2. The Power and Prerogatives of the Emperor. Twelve articles setting forth the powers of the Emperor.
3. The Rights Recognized by the Emperor as belonging to the Nation, and the Duties Incumbent on the Nation. Twelve articles stating that "The Law" will define the conditions to become a subject of Ethiopia, and the duties of these subjects. This chapter also sets forth some rights subjects enjoy "except in the cases provided by law" (Articles 25, 26, 27) and while they "in no way limit the measures which the Emperor, by virtue of his supreme power, may take in the event of war or of public misfortunes menacing the interests of the nation" (Article 29).
4. The Deliberate Chambers of the Empire. Eighteen articles which established a bicameral parliament for Ethiopia. Until this document, there had never been a formal legislative body in Ethiopia. The lower chamber would temporarily be chosen by the Nobility (Mekuanent) and the local chiefs (Shumoch) "until the people are in a position to elect them themselves" (Article 32), while the upper chamber would be appointed by the Emperor.
5. The Ministers of the Empire. Two articles on the duties of government ministers, a system of executive officers which Menelik II had established in 1908.
6. Jurisdiction. Five articles setting forth the judicial system. Article 54 establishes Special Courts, required by the Klobukowski agreement of 1906, which gave foreigners extraterritoriality in Ethiopia, exempting them from both Ethiopian law and her justice system.
7. The Budget of the Imperial Government. One article requiring the Government Treasury to set an annual budget, which directs how the government will spend its money.

== Application ==
A few months later, on 3 November, the anniversary of the Emperor's own coronation, Haile Selassie convened the first parliament of the new constitution. Harold Marcus notes that Emperor Haile Selassie "hoped that the institution would stimulate nationalism and unity and that its members would popularize sociopolitical change in the provinces."

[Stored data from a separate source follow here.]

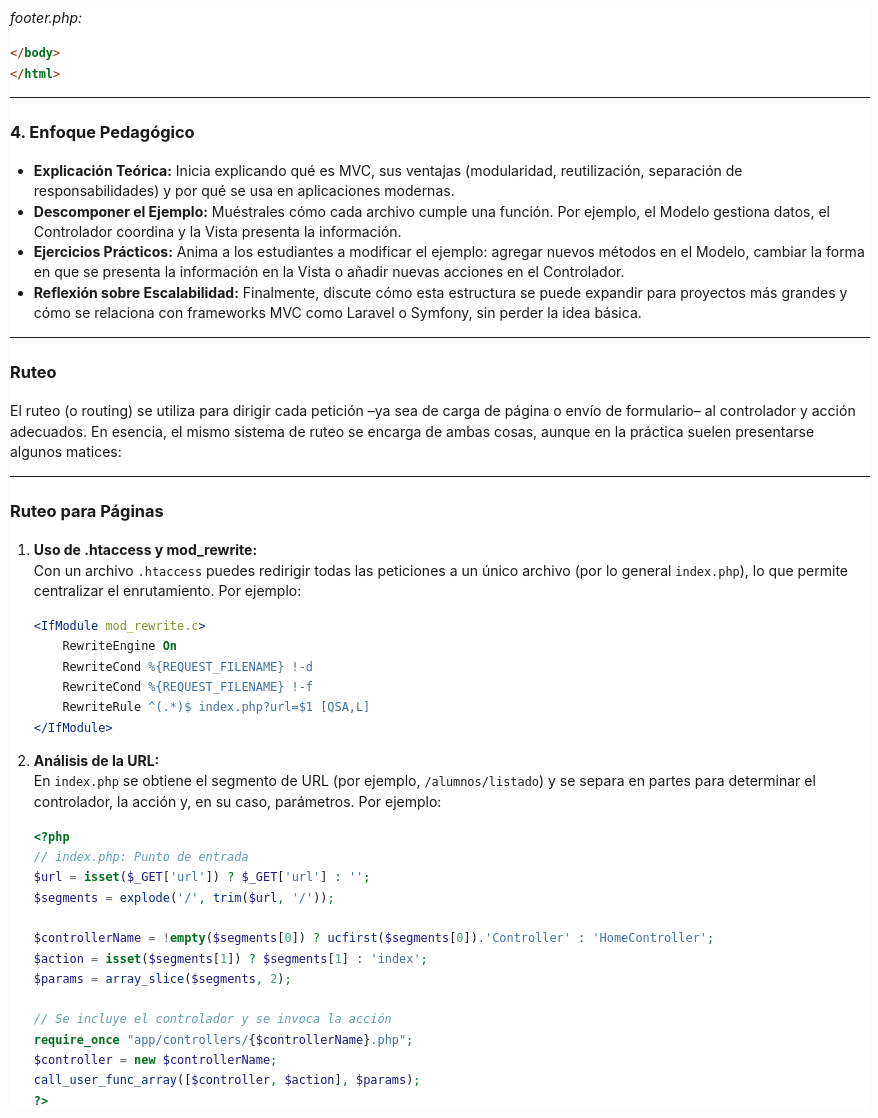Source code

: *footer.php:*

```html
</body>
</html>
```

---

### 4. **Enfoque Pedagógico**

- **Explicación Teórica:** Inicia explicando qué es MVC, sus ventajas (modularidad, reutilización, separación de responsabilidades) y por qué se usa en aplicaciones modernas.
- **Descomponer el Ejemplo:** Muéstrales cómo cada archivo cumple una función. Por ejemplo, el Modelo gestiona datos, el Controlador coordina y la Vista presenta la información.
- **Ejercicios Prácticos:** Anima a los estudiantes a modificar el ejemplo: agregar nuevos métodos en el Modelo, cambiar la forma en que se presenta la información en la Vista o añadir nuevas acciones en el Controlador.
- **Reflexión sobre Escalabilidad:** Finalmente, discute cómo esta estructura se puede expandir para proyectos más grandes y cómo se relaciona con frameworks MVC como Laravel o Symfony, sin perder la idea básica.

---
### Ruteo
El ruteo (o routing) se utiliza para dirigir cada petición –ya sea de carga de página o envío de formulario– al controlador y acción adecuados. En esencia, el mismo sistema de ruteo se encarga de ambas cosas, aunque en la práctica suelen presentarse algunos matices:

---

### Ruteo para Páginas

1. **Uso de .htaccess y mod_rewrite:**  
   Con un archivo `.htaccess` puedes redirigir todas las peticiones a un único archivo (por lo general `index.php`), lo que permite centralizar el enrutamiento. Por ejemplo:

   ```apache
   <IfModule mod_rewrite.c>
       RewriteEngine On
       RewriteCond %{REQUEST_FILENAME} !-d
       RewriteCond %{REQUEST_FILENAME} !-f
       RewriteRule ^(.*)$ index.php?url=$1 [QSA,L]
   </IfModule>
   ```

2. **Análisis de la URL:**  
   En `index.php` se obtiene el segmento de URL (por ejemplo, `/alumnos/listado`) y se separa en partes para determinar el controlador, la acción y, en su caso, parámetros. Por ejemplo:

   ```php
   <?php
   // index.php: Punto de entrada
   $url = isset($_GET['url']) ? $_GET['url'] : '';
   $segments = explode('/', trim($url, '/'));

   $controllerName = !empty($segments[0]) ? ucfirst($segments[0]).'Controller' : 'HomeController';
   $action = isset($segments[1]) ? $segments[1] : 'index';
   $params = array_slice($segments, 2);

   // Se incluye el controlador y se invoca la acción
   require_once "app/controllers/{$controllerName}.php";
   $controller = new $controllerName;
   call_user_func_array([$controller, $action], $params);
   ?>
   ```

Following the restoration of Haile Selassie in 1941, he re-established the 1931 constitution, convening the parliament on 2 November 1942. This body included a chamber of deputies which was double its pre-war size, who were selected by a combination of an election, held on 9 March 1941, to elect a group of 20 for each of the 12 provinces, who would then meet at the provincial capitals to select five of their members to be deputies.

Despite the resurrection of the parliament, Haile Selassie promulgated a number of laws in the form of proclamations and decrees. It was not until his proclamation 34/1943 that the authority of the parliament was included. Laws were issued under the authority of the Emperor and the parliament until the end of February 1944, when the sole authority of the Emperor again was used, which continued until the beginning of November of that year, when the parliament was again in session.

The Constitution of 1931 was superseded at the time of Emperor Haile Selassie's Silver Jubilee in 1955, when a new constitution was promulgated.